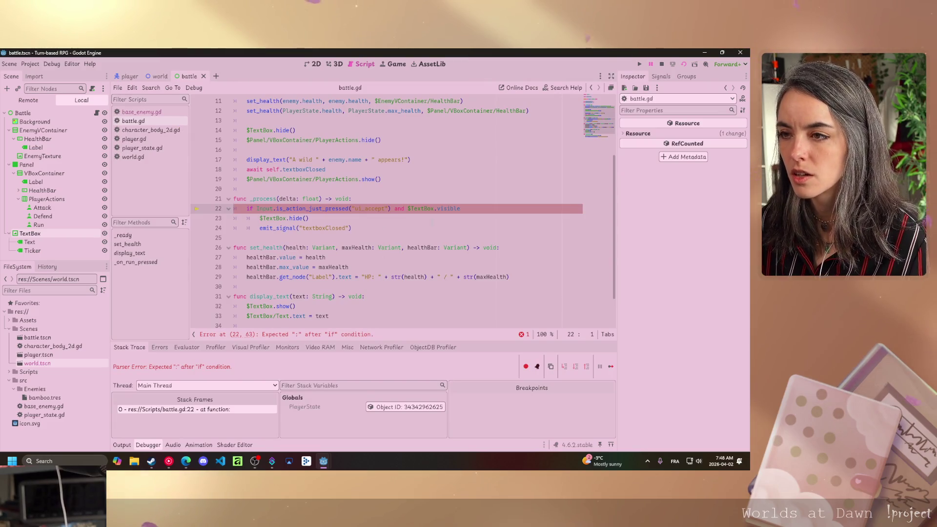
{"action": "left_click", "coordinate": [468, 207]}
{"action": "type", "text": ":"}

□ □ □ □ □ □ □

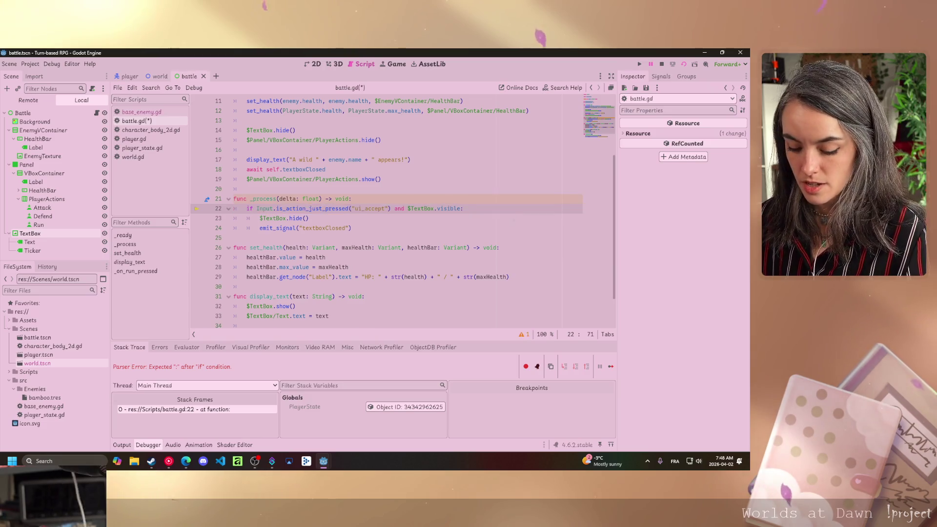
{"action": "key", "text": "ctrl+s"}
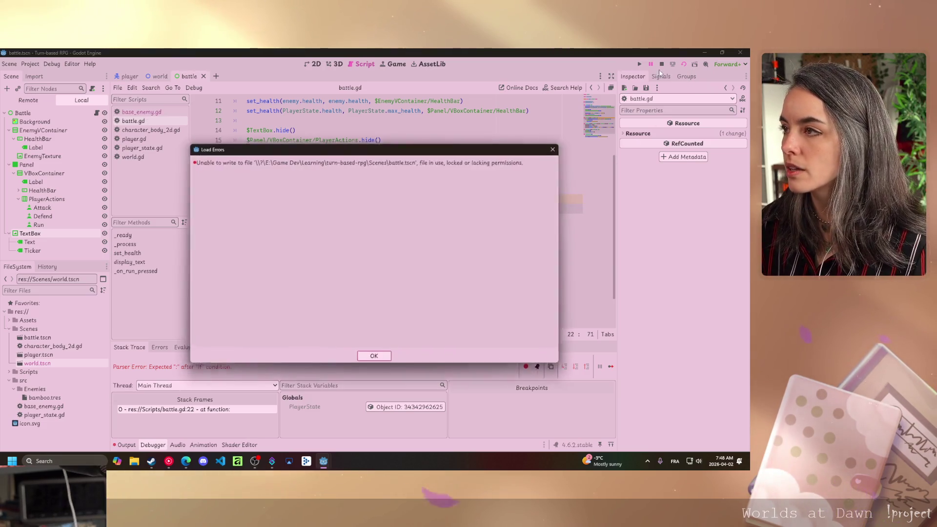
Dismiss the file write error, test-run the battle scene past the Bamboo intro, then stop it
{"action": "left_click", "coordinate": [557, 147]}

□ □ □ □ □ □ □

## TASK PROMPT
Some lines of the data above may hold the word "action"; report how many do, and nothing else.

## YOUR RESPONSE
4